Welcome to SuperBIT

The Super-pressure Balloon-borne Imaging Telescope (SuperBIT) is a highly-stabilized, high-resolution telescope that operates in the stratosphere via NASA's super-pressure balloon (SPB) system. At 40 km altitude above sea level, the football-stadium-sized balloon carries SuperBIT (at 3500 lbs) to a suborbital environment above 99.2% of the Earth's atmosphere in order to obtain space quality imaging. As a research instrument, SuperBIT's primary science goal is to provide insight into the distribution of dark matter in galaxy clusters and throughout the large scale structure of the universe. As demonstrated by numerous test flights, the survey data generated by SuperBIT is expected to have similar quality and data collection efficiency as the Hubble Space Telescope while complementing surveys from other up-and-coming observatories such as the James Webb Space Telescope (JWST), the Vera C. Rubin Observatory, and the Nancy Grace Roman Space Telescope (formerly WFIRST).

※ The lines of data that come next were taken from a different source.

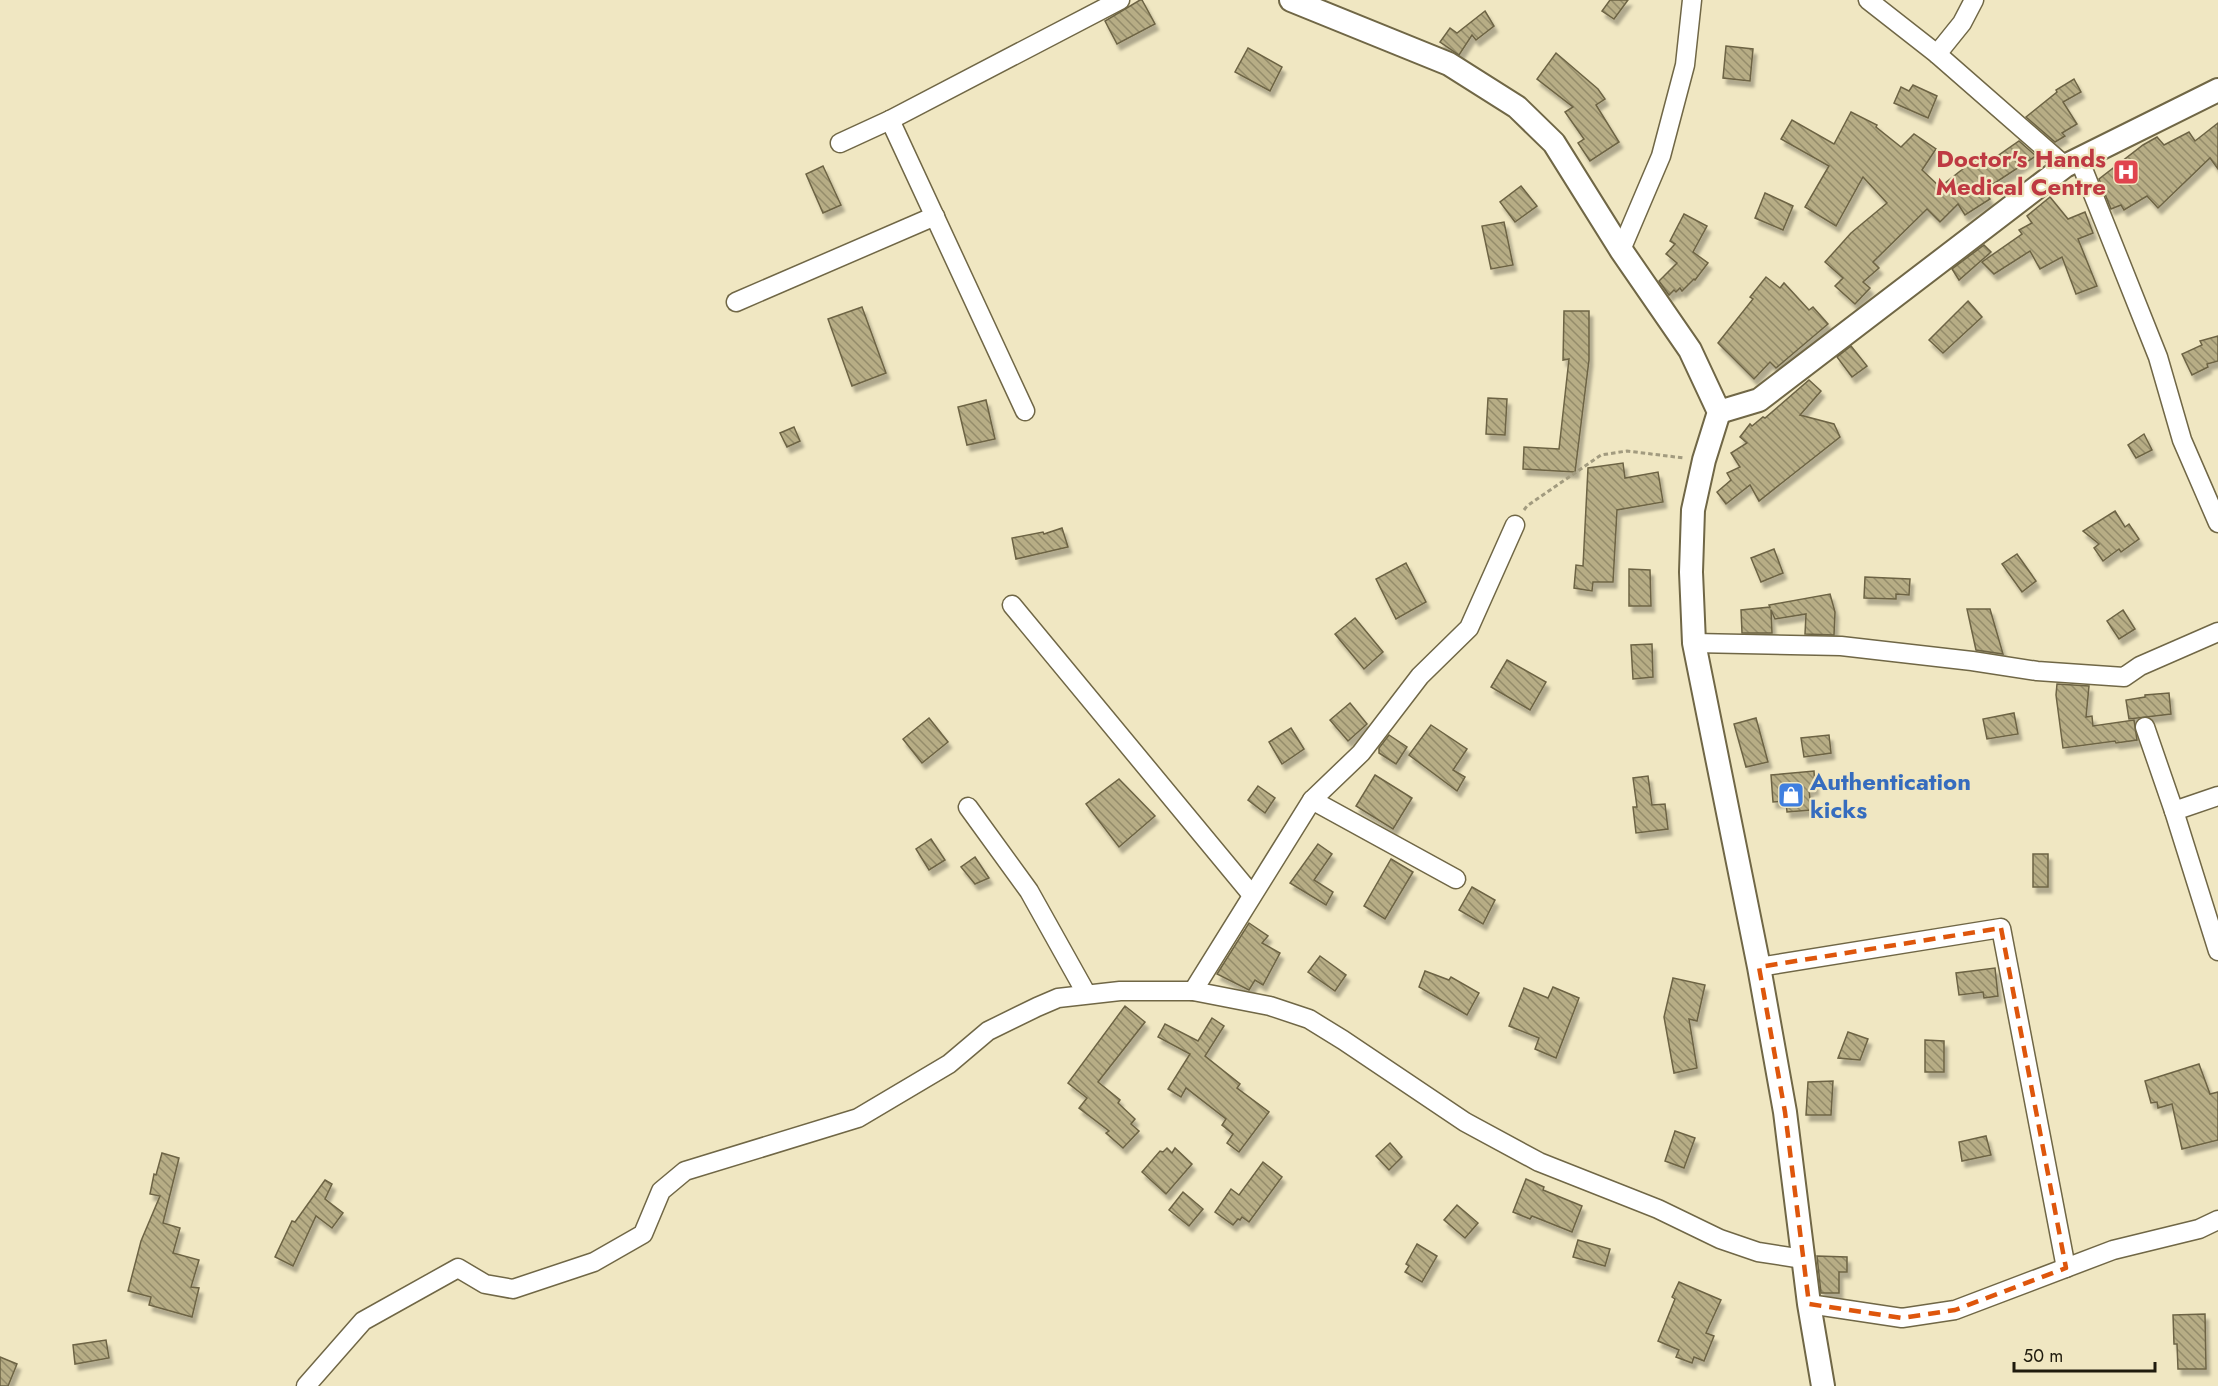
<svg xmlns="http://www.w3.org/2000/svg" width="2218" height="1386" viewBox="0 0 2218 1386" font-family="Jost,sans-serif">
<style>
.building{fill:url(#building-back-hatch);stroke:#6d6444;stroke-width:1.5;filter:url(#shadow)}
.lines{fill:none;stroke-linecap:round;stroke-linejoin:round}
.minor-casing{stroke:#706746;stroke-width:21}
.tertiary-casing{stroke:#706746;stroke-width:26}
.path{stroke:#a29b7f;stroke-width:3;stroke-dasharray:4.5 3;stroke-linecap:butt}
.minor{stroke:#fff;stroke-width:18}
.tertiary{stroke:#fff;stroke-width:22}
.marked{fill:none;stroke:#de560c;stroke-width:4.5;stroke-dasharray:12 8;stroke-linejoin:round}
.labels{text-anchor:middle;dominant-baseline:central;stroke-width:4.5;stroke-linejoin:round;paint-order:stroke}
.health-label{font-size:24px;font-weight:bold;fill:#be3a42;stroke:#f0e7c2;text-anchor:end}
.shop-label{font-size:24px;font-weight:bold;fill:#366cbe;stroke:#f0e7c2;text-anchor:start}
</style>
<defs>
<pattern id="building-back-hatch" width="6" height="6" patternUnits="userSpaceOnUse" patternTransform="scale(1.5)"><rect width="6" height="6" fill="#b7ad85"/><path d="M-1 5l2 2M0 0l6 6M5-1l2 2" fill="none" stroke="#948c6b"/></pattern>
<filter id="shadow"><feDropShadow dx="3.5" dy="6" stdDeviation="1.5" flood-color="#0004"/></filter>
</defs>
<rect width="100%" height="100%" fill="#f0e7c2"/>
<!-- building -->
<g class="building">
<path d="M1140 0H1142L1155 24 1117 44 1105 21Z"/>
<path d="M1610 0H1628L1614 19 1602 11Z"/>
<path d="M1485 11 1494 26 1476 40 1472 35 1459 55 1440 42 1450 28 1457 33Z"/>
<path d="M1726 46 1753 49 1750 81 1723 78Z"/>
<path d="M1248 48 1282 67 1270 91 1235 72Z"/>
<path d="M1556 53 1598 89 1605 99 1596 105 1619 142 1590 161 1578 143 1584 139 1565 112 1573 107 1537 79Z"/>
<path d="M2074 79 2081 92 2063 102 2077 124 2062 133 2065 136 2055 142 2026 117 2057 92 2056 90Z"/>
<path d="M1913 85 1937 96 1928 118 1894 103 1901 87 1909 91Z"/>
<path d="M1851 112 1877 125 1876 127 1901 147 1914 134 1936 149 1922 170 1940 187 1983 153 1990 161 2019 141 2036 156 1984 190 1990 199 1965 215 1958 204 1940 222 1927 209 1873 262 1879 268 1863 282 1870 288 1855 304 1835 286 1843 278 1825 262 1851 233 1887 203 1863 177 1836 226 1805 207 1829 166 1781 139 1792 120 1834 144Z"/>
<path d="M2218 123V169L2210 158 2158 208 2147 196 2124 210 2121 205 2111 209 2099 179 2143 145 2157 137 2164 145 2189 132 2195 141Z"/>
<path d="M823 166 841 205 823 213 806 174Z"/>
<path d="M1521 186 1537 206 1515 222 1500 202Z"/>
<path d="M1765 193 1793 206 1783 230 1755 218Z"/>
<path d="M2050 197 2068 219 2085 212 2093 233 2078 239 2097 286 2076 294 2062 257 2040 269 2030 251 1994 274 1982 262 2022 234 2019 230 2032 223 2027 216Z"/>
<path d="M1684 214 1707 226 1693 252 1708 263 1695 280 1694 279 1682 291 1680 288 1676 292 1674 290 1669 295 1659 281 1677 263 1666 254 1675 244 1670 241Z"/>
<path d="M1504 222 1513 265 1491 269 1482 226Z"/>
<path d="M1984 245 1991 252 1959 280 1952 269Z"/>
<path d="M1766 277 1780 288 1784 283 1809 310 1813 307 1828 324 1776 368 1770 362 1754 379 1718 343 1753 299 1750 297Z"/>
<path d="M1968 301 1982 317 1943 353 1929 340Z"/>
<path d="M862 307 886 373 852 386 828 319Z"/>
<path d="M1564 311H1589V360L1575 472 1523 469 1524 447 1559 449 1569 359 1563 360Z"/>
<path d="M2218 336V361L2207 364 2208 367 2192 375 2182 354 2202 345 2200 341Z"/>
<path d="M1851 346 1867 366 1852 377 1837 357Z"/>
<path d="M1809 380 1821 391 1800 415 1834 424 1840 437 1759 501 1750 485 1726 504 1717 492 1731 480 1727 473 1740 467 1731 453 1747 443 1740 437 1750 424 1752 426 1763 417 1765 418Z"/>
<path d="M1488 398 1507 399 1505 435 1486 434Z"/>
<path d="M986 400 995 439 967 445 958 407Z"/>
<path d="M794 427 800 441 787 447 780 433Z"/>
<path d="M2144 434 2152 450 2136 458 2128 445Z"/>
<path d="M1623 463 1625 478 1658 472 1663 502 1617 510 1613 582H1593L1592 591 1574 588 1576 565 1583 566 1588 468Z"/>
<path d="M2115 511 2125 527 2129 524 2139 539 2121 552 2119 549 2103 561 2094 548 2099 544 2083 531Z"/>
<path d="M1062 528 1068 547 1016 559 1012 538 1043 532 1044 534Z"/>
<path d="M1774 549 1783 573 1761 582 1751 558Z"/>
<path d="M2017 554 2036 581 2022 592 2002 564Z"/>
<path d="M1406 563 1426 602 1396 619 1376 579Z"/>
<path d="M1629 569 1650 570 1651 606H1629Z"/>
<path d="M1865 577 1910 579 1909 595 1896 594V599L1864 598Z"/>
<path d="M1830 594 1835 612 1834 635 1805 634 1806 614 1775 619 1771 610 1772 633H1742L1741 610 1770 607 1769 605Z"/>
<path d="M1967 609H1990L2003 654 1976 650Z"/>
<path d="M2123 610 2135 629 2119 639 2107 621Z"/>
<path d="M1355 618 1383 652 1364 669 1335 634Z"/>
<path d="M1652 644 1653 677 1633 679 1631 645Z"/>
<path d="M1507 660 1546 682 1530 710 1491 687Z"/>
<path d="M2057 684 2089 686 2086 717 2092 716 2093 726 2134 720 2137 740 2116 743 2115 741 2063 748 2056 695Z"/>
<path d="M2169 693 2171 714 2129 719 2126 700 2145 697V695Z"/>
<path d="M1350 703 1367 724 1348 741 1330 720Z"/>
<path d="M2014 713 2018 734 1987 739 1983 719Z"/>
<path d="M929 718 948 742 922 763 903 739Z"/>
<path d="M1756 718 1768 762 1746 767 1734 724Z"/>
<path d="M1431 725 1467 749 1453 770 1465 777 1457 791 1409 755Z"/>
<path d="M1291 728 1304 749 1282 764 1269 742Z"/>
<path d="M1389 735 1407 747 1396 764 1379 753V748Z"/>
<path d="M1829 735 1831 753 1804 757 1801 738Z"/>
<path d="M1814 771 1815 789H1809L1811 810 1787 812 1786 801 1773 802 1771 775Z"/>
<path d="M1375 775 1412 798 1393 829 1356 806Z"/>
<path d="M1648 776 1652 805 1665 804 1668 829 1636 833 1633 807H1637L1633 778Z"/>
<path d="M1119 779 1155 816 1119 847 1086 804Z"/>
<path d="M1258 786 1275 798 1265 813 1248 800Z"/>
<path d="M931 839 945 860 929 870 916 849Z"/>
<path d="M1318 844 1332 854 1314 880 1333 892 1326 905 1290 883Z"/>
<rect x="2033" y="854" width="15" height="33"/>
<path d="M975 857 989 878 975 884 961 867Z"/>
<path d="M1391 859 1413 872 1385 919 1364 906Z"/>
<path d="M1472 887 1495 900 1483 924 1459 910Z"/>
<path d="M1249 923 1268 936 1262 943 1280 953 1263 985 1255 980 1249 990 1217 974Z"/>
<path d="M1320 956 1346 975 1335 991 1308 972Z"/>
<path d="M1995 968 1998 996 1984 998 1983 992 1959 995 1956 973Z"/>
<path d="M1425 971 1449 980 1451 977 1479 993 1467 1015 1419 987Z"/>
<path d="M1673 978 1705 985 1697 1021 1689 1019 1697 1068 1674 1073 1664 1017Z"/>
<path d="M1553 987 1579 998 1556 1058 1535 1049 1539 1038 1509 1026 1524 988 1548 998Z"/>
<path d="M1125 1006 1145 1022 1098 1082 1120 1100 1118 1103 1135 1119 1131 1124 1139 1131 1123 1148 1106 1133 1109 1131 1079 1108 1087 1098 1068 1083Z"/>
<path d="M1212 1018 1224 1026 1205 1056 1240 1084 1237 1088 1269 1112 1239 1152 1227 1143 1233 1134 1222 1125 1226 1119 1186 1088 1181 1097 1168 1089 1190 1054 1158 1037 1165 1024 1198 1041Z"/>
<path d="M1848 1032 1868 1039 1860 1060 1838 1058Z"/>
<path d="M1925 1040 1944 1041V1072H1925Z"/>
<path d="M2199 1064 2210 1094 2218 1092V1140L2182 1149 2172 1104 2158 1108 2157 1102 2151 1103 2145 1081Z"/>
<path d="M1833 1081 1831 1115H1806L1808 1082Z"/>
<path d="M1675 1131 1695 1138 1684 1168 1665 1161Z"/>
<path d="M1986 1136 1991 1155 1962 1161 1959 1142Z"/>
<path d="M1390 1143 1402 1157 1389 1170 1376 1156Z"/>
<path d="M1167 1148 1172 1153 1175 1148 1192 1164 1166 1194 1142 1172 1160 1151 1163 1152Z"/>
<path d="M162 1153 179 1158 163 1223 180 1228 173 1253 199 1260 191 1287 199 1288 192 1317 149 1305 151 1297 128 1291 141 1241 160 1196 150 1194 154 1174 156 1175Z"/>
<path d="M1263 1162 1282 1177 1249 1222 1242 1217 1240 1220 1238 1219 1233 1225 1215 1212 1231 1189 1239 1195Z"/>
<path d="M1526 1179 1544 1187 1543 1190 1582 1206 1572 1232 1532 1216 1530 1219 1513 1212Z"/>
<path d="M325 1180 332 1184 325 1199 343 1213 332 1228 316 1216 293 1266 275 1257 292 1221 295 1222Z"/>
<path d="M1183 1192 1203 1209 1189 1226 1169 1210Z"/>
<path d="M1457 1205 1478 1223 1465 1238 1444 1220Z"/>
<path d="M1578 1240 1610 1249 1605 1266 1573 1257Z"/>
<path d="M1417 1244 1437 1256 1422 1282 1405 1272 1409 1266 1406 1264Z"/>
<path d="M1817 1256 1847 1257V1272H1839V1293H1821Z"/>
<path d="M1679 1282 1721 1300 1706 1333 1714 1336 1704 1361 1694 1357 1692 1363 1676 1357 1679 1350 1658 1341 1675 1299 1672 1297Z"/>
<path d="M2205 1314 2206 1369H2178L2177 1344H2174L2173 1315Z"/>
<path d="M106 1340 109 1358 75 1364 73 1345Z"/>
<path d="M0 1357 17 1364 8 1386H0Z"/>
</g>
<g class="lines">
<defs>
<g id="minor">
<path d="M1868 0 1937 54 2065 166"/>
<path d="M1937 54 1962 23 1974 0"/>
<path d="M890 120 1025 411"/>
<path d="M840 143 890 120 1120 0"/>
<path d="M2079 159 2158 357 2182 440 2218 523"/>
<path d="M1621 250 1661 156 1685 65 1692 0"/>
<path d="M736 302 935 216"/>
<path d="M1012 605 1252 895"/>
<path d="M1694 643 1841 646 1972 661 2037 671 2124 677 2140 666 2218 632"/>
<path d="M2145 727 2174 811 2218 951"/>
<path d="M1312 800 1456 879"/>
<path d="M968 807 1029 891 1086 993"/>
<path d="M2174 811 2218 796"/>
<path d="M1759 967 2001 928 2066 1268"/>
<path d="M1193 991 1312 800 1361 753 1420 676 1469 628 1515 525"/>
<path d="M1809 1304 1902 1318 1955 1310 2113 1250 2199 1229 2218 1220"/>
<path d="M306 1386 363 1321 458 1268 485 1284 513 1289 594 1262 643 1234 661 1191 685 1171 858 1118 949 1064 988 1031 1037 1007 1058 998 1120 991H1193L1270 1006 1309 1019 1343 1040 1465 1122 1539 1162 1658 1209 1720 1239 1758 1252 1803 1259"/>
</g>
<g id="tertiary">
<path d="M1291 0 1449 64 1517 107 1554 143 1621 250 1690 350 1719 412 1704 460 1693 510 1691 572 1694 643 1759 967 1785 1112 1809 1304 1823 1386"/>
<path d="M1719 412 1759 400 2065 166 2218 90"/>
</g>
</defs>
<!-- minor casing -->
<use href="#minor" class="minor-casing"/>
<!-- tertiary casing -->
<use href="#tertiary" class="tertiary-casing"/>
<!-- path -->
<path class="path" d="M1524 510 1527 506 1601 455 1627 451 1684 458"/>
<!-- minor -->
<use href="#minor" class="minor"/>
<!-- tertiary -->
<use href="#tertiary" class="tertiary"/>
</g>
<!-- marked area -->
<path class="marked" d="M2001 928 2066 1268 1955 1310 1902 1318 1809 1304 1785 1112 1759 967Z"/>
<!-- icons -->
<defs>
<symbol id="hospital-square" viewBox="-11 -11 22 22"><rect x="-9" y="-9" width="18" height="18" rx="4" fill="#e0444e" stroke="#f0e7c2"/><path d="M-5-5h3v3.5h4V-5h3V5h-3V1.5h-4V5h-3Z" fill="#fff"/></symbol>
<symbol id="shop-square" viewBox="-11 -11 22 22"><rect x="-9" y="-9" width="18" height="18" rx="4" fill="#3f7fe0" stroke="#f0e7c2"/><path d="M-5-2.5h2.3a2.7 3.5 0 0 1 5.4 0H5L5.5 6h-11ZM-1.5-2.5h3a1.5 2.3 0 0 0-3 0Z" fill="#fff"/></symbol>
</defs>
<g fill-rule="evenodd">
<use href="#hospital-square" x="2111" y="157" width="30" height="30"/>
<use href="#shop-square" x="1776" y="780" width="30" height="30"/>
</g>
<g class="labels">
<!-- health labels -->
<g class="health-label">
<text x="2106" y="158">Doctor's Hands<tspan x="2106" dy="28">Medical Centre</tspan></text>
</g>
<!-- shop labels -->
<g class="shop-label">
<text x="1810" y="781">Authentication<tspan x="1810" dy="28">kicks</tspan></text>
</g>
</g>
<!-- scale -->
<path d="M2014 1362v9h141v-9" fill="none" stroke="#1f1b0d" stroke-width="3"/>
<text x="2023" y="1362" font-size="18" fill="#1f1b0d" stroke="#f0e7c2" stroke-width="4.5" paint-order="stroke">50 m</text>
</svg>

SuperBIT is a 0.5 m, wide-field, diffraction-limited balloon-borne telescope that operates within the stratosphere in order to achieve space-like operating conditions and performance. With optical sensitivity from the near-infrared (900 nm) to the near-ultraviolet (300 nm), SuperBIT aims to make precise weak gravitational lensing measurements of galaxy clusters in order to infer the presence and relative quantity of dark matter in these clusters as well as the large scale structure of the universe. To achieve high precision measurements from a balloon-borne environment, the SuperBIT gondola - at roughly 3500 lbs - stabilizes its telescope to sub-arcsecond precision (akin to a three degree-of-freedom Steadicam) while sophisticated optics further stabilize the SuperBIT camera to < 50 milli-arcseconds. A useful analogy for this level of stability is threading a needle at the top of the CN Tower from Toronto's Centre Island (roughly 2.5 km away) and keeping the thread from touching the sides of the needle for up to 60 minutes. This level of precision, coupled with diffraction-limited optics as well as a large 0.5-degree field-of-view, enables SuperBIT to undertake astronomical surveys at a cadence and quality that rivals the Hubble Space Telescope. In this sense, one of SuperBIT's over-arching science and technology development goals is to make rapidly-developed yet highly capable sub-orbital astronomical platforms more accessible to the astronomical community at a fraction of the cost of an equivalent space- or satellite-based system of equivalent capability.

SuperBIT is currently undergoing preparations for its fully operational science flight, scheduled to launch from Wanaka, New Zealand in March 2022. SuperBIT will launch and maintain operations at an altitude of roughly 40 km above sea level via NASA's super-pressure balloon (SPB) system. The benefit of this relatively novel SPB system over conventional zero-pressure balloon systems is that stratospheric operations can be supported through diurnal cycles for more than 30 days, enabling SuperBIT to collect the images and data necessary to meet weak lensing science requirements.